WHAT THIS TASK INVOLVES >>
Set down the listing lines between the one containing "Page size: 1500x1125." and the one containing "list Drive characteristics", inclusive, reproducing each character as it appears.

---------- DATA SECTION ----------

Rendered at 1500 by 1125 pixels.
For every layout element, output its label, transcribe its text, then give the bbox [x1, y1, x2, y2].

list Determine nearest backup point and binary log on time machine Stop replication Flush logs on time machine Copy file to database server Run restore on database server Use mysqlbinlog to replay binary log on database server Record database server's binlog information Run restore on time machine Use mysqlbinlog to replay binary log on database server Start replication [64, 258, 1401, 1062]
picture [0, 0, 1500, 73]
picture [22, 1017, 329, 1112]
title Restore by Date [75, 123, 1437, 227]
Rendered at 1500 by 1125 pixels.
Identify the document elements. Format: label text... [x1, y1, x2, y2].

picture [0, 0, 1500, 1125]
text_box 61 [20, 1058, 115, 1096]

----------
---------- DATA SECTION ----------

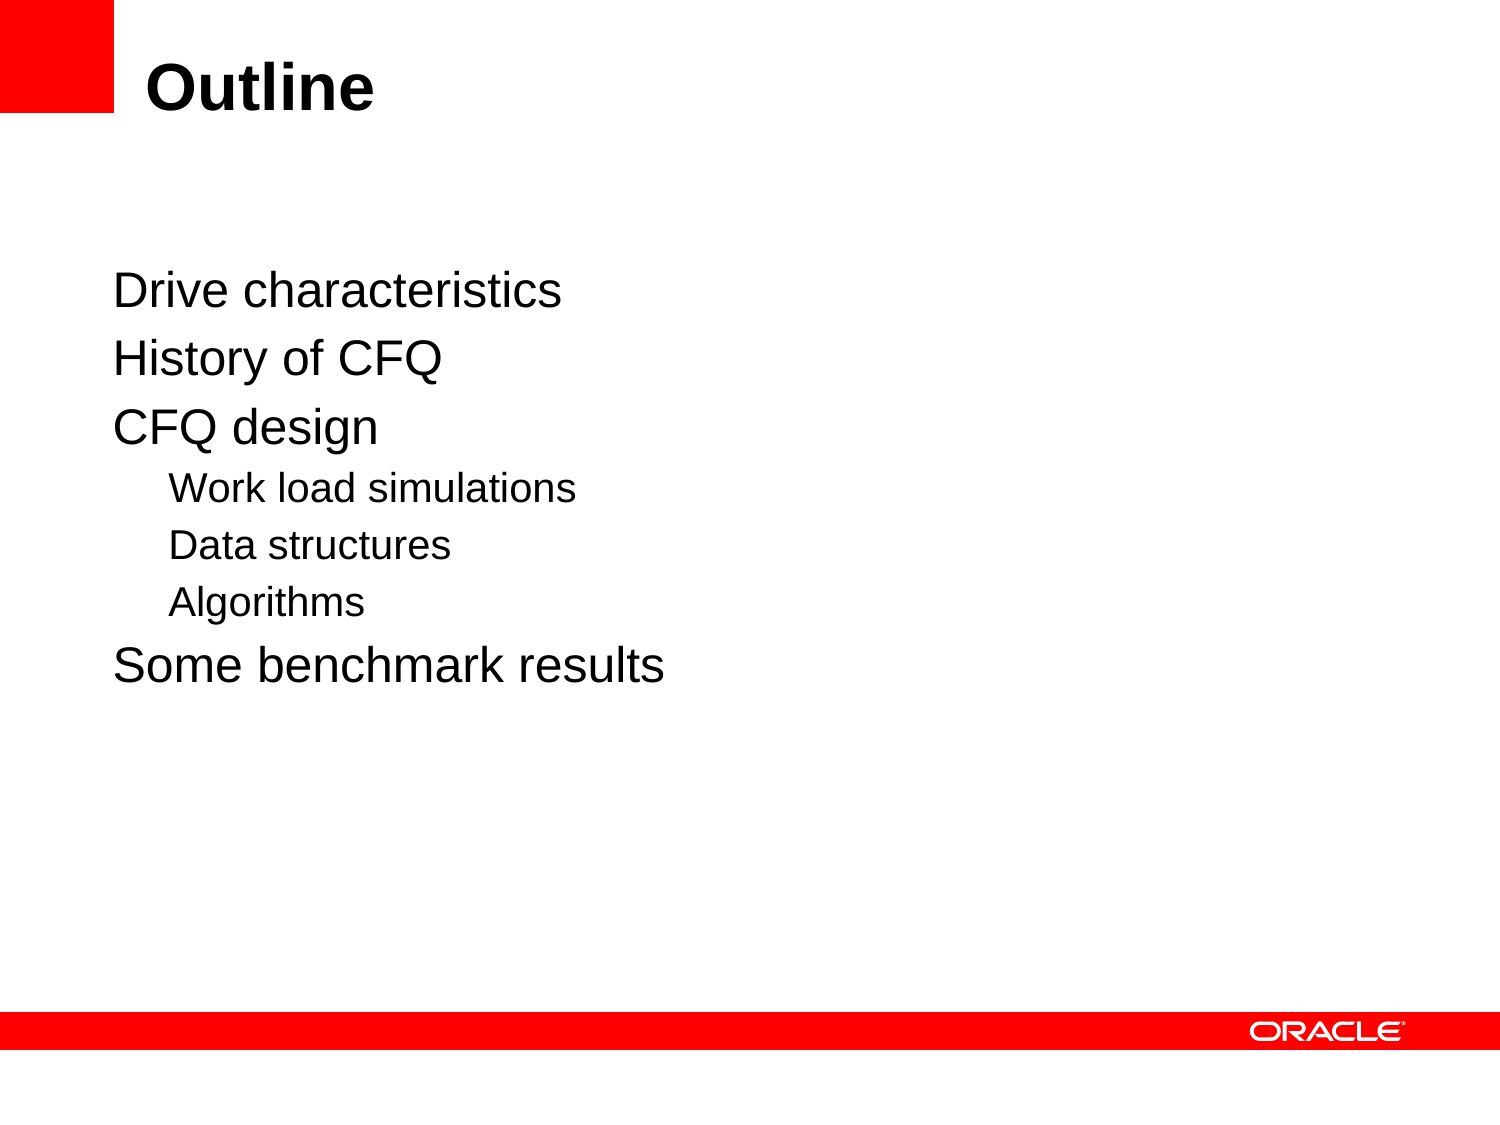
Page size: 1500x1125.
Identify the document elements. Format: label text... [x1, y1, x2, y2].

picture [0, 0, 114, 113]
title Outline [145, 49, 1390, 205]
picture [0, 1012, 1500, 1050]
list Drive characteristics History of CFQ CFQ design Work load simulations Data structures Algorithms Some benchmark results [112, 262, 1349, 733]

----------
---------- DATA SECTION ----------

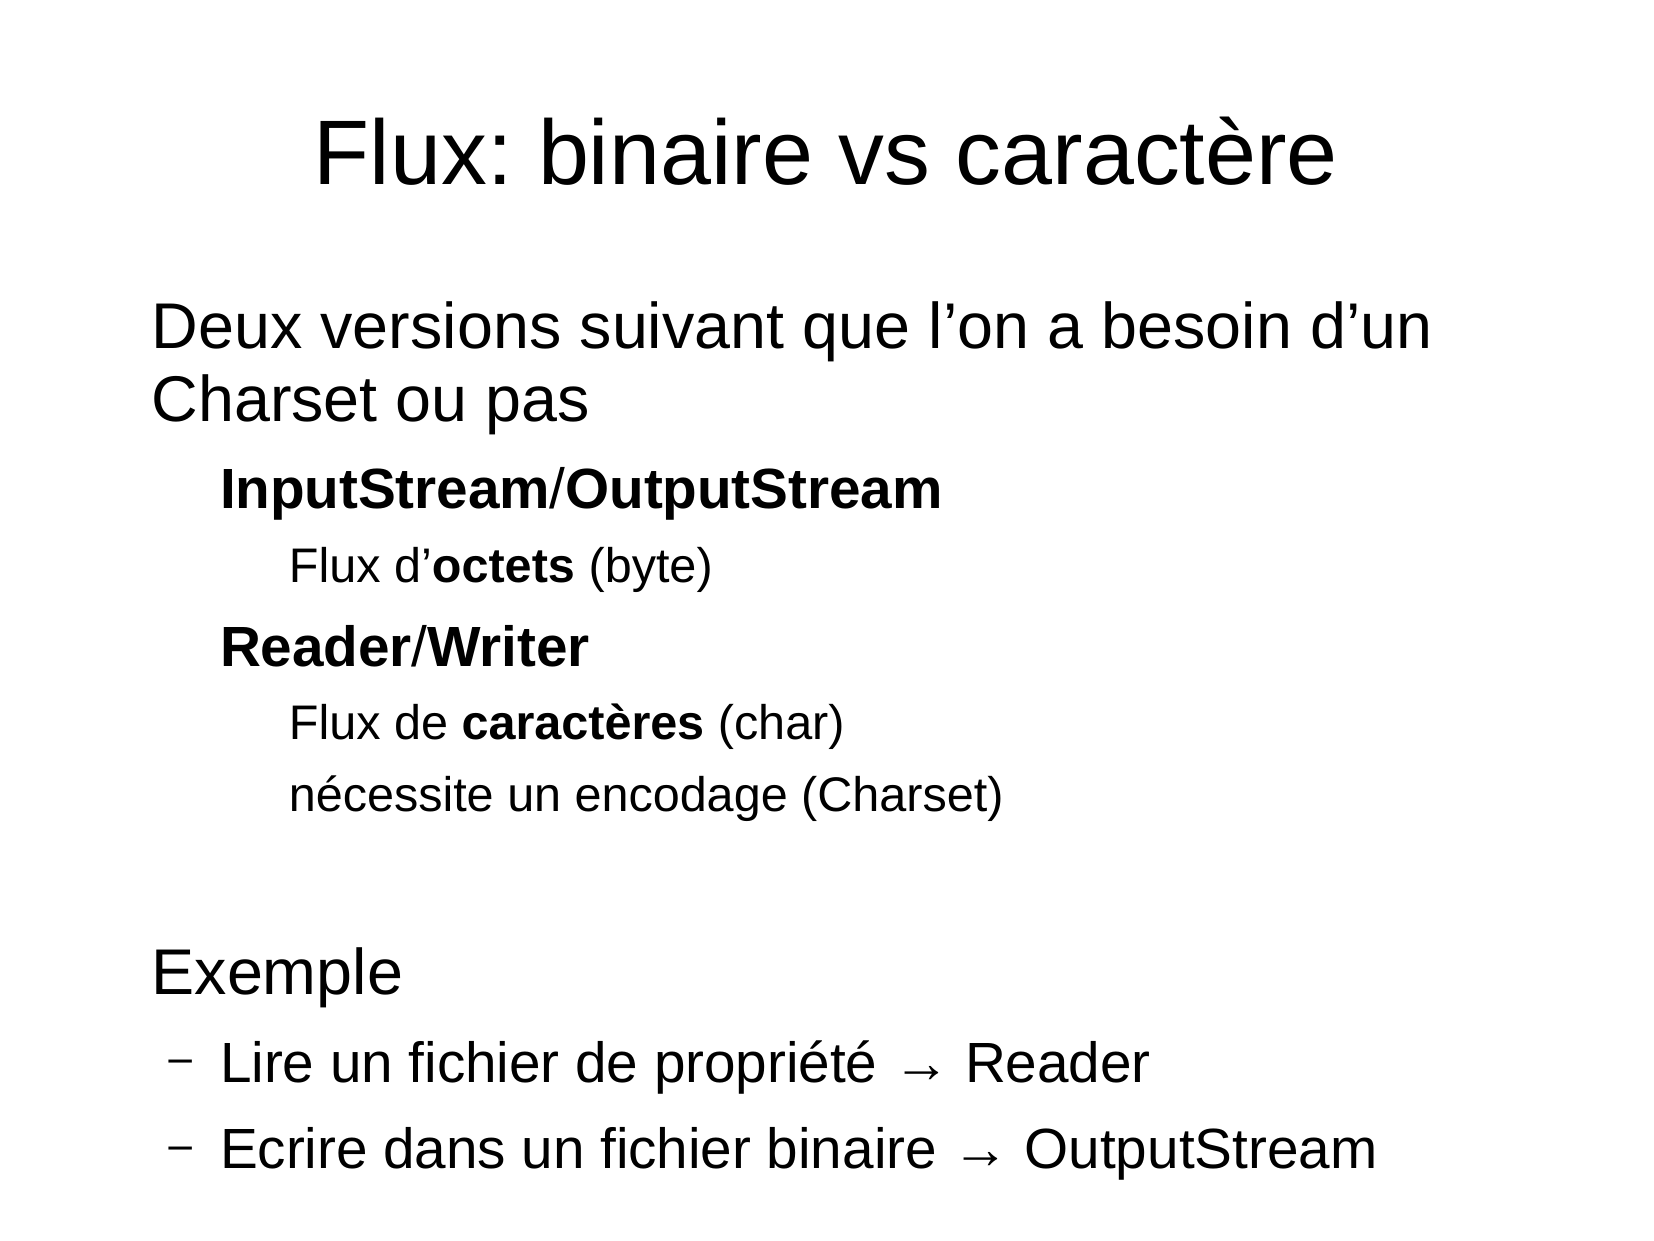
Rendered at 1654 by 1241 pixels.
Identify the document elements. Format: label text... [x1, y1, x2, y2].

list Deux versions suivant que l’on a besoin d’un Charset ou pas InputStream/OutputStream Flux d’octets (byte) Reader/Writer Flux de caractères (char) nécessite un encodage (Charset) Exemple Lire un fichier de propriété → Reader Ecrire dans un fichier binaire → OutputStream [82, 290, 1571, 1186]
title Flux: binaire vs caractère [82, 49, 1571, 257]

----------

OUTPUT FOR THIS TASK >>
Page size: 1500x1125.
Identify the document elements. Format: label text... [x1, y1, x2, y2].

picture [0, 0, 114, 113]
title Outline [145, 49, 1390, 205]
picture [0, 1012, 1500, 1050]
list Drive characteristics History of CFQ CFQ design Work load simulations Data structures Algorithms Some benchmark results [112, 262, 1349, 733]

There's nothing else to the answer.